● Supplied passage:

Those worries were amplified by President Donald Trump firing Erika McEntarfer, the head of the BLS, early this month after data showed stall-speed job growth in July, reinforced by sharp downward revisions to May and June's nonfarm payrolls counts.

The suspension of data collection followed years of what economists described as the underfunding of the BLS under both Republican and Democratic administrations. The situation has been exacerbated by the Trump White House's unprecedented campaign to reshape the government through deep spending cuts and mass layoffs of public workers.

"This is just outright data terrorism," said Brian Bethune, an economics professor at Boston College. "There is going to be more noise in the data. The problem then is, every time, let's say, with the CPI, it's a positive surprise, then they will say, oh, there's something wrong with the data collection and fire another person at the BLS."

The CPI likely rose 0.2% last month, a Reuters survey of economists showed. The anticipated slowdown from a 0.3% increase in June would reflect a slight decline in gasoline prices, which would partially offset rising food prices.

Economists say labor shortages at farms, as the Trump administration rounds up undocumented migrants for deportation, and tariffs were driving up food prices. 

In the 12 months through July, the CPI is forecast to have advanced 2.8% after rising 2.7% in June.

● Assignment:
Could you retype the passage on the Bureau of Labor Statistics and the July CPI forecast in full, word for word?

● Data shown:

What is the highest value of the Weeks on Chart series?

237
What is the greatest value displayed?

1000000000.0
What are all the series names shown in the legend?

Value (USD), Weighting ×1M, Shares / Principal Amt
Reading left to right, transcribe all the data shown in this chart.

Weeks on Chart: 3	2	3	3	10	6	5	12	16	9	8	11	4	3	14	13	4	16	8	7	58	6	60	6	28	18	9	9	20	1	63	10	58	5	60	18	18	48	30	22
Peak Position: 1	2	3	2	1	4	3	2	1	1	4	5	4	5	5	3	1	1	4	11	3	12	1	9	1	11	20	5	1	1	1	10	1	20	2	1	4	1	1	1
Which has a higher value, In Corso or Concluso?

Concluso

==

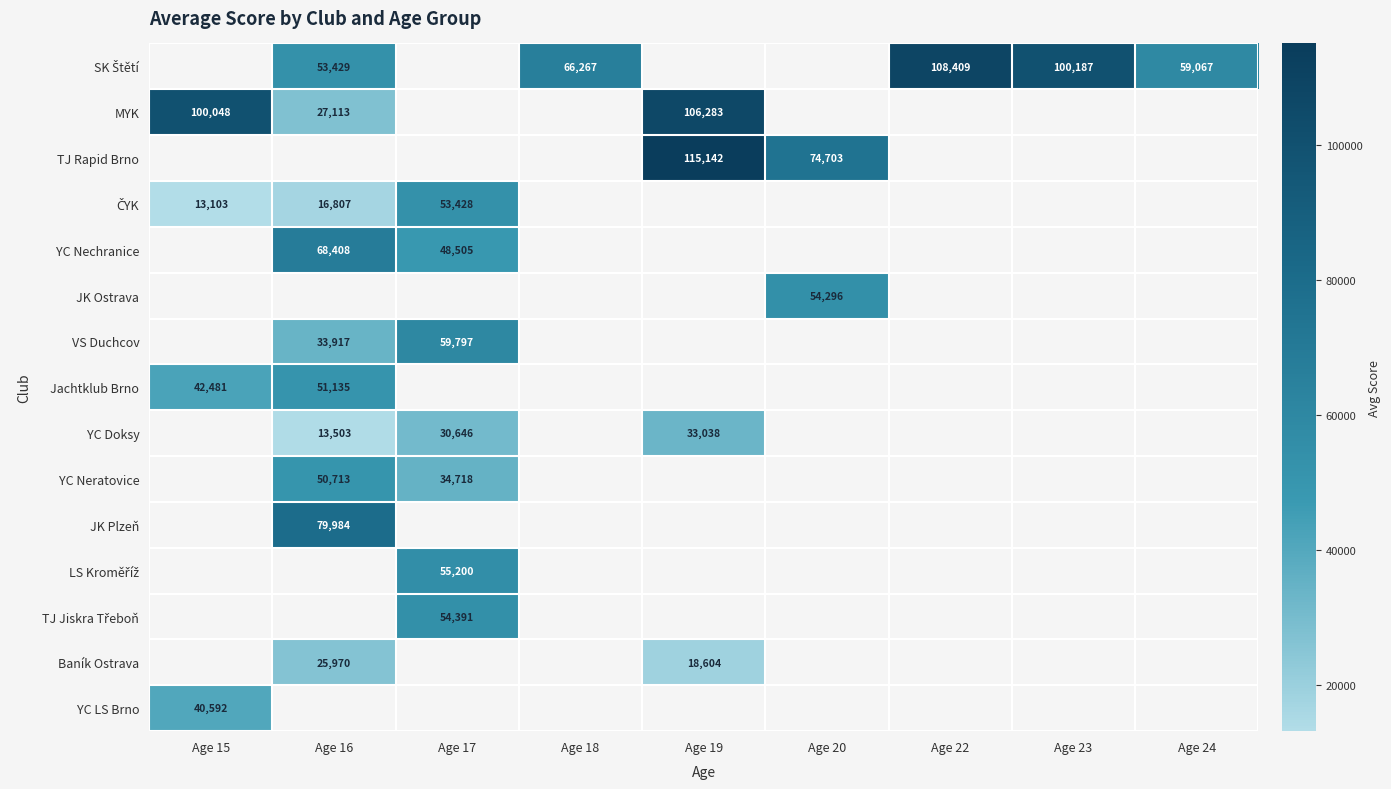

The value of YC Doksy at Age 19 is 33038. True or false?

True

● Task response:
Those worries were amplified by President Donald Trump firing Erika McEntarfer, the head of the BLS, early this month after data showed stall-speed job growth in July, reinforced by sharp downward revisions to May and June's nonfarm payrolls counts.

The suspension of data collection followed years of what economists described as the underfunding of the BLS under both Republican and Democratic administrations. The situation has been exacerbated by the Trump White House's unprecedented campaign to reshape the government through deep spending cuts and mass layoffs of public workers.

"This is just outright data terrorism," said Brian Bethune, an economics professor at Boston College. "There is going to be more noise in the data. The problem then is, every time, let's say, with the CPI, it's a positive surprise, then they will say, oh, there's something wrong with the data collection and fire another person at the BLS."

The CPI likely rose 0.2% last month, a Reuters survey of economists showed. The anticipated slowdown from a 0.3% increase in June would reflect a slight decline in gasoline prices, which would partially offset rising food prices.

Economists say labor shortages at farms, as the Trump administration rounds up undocumented migrants for deportation, and tariffs were driving up food prices. 

In the 12 months through July, the CPI is forecast to have advanced 2.8% after rising 2.7% in June.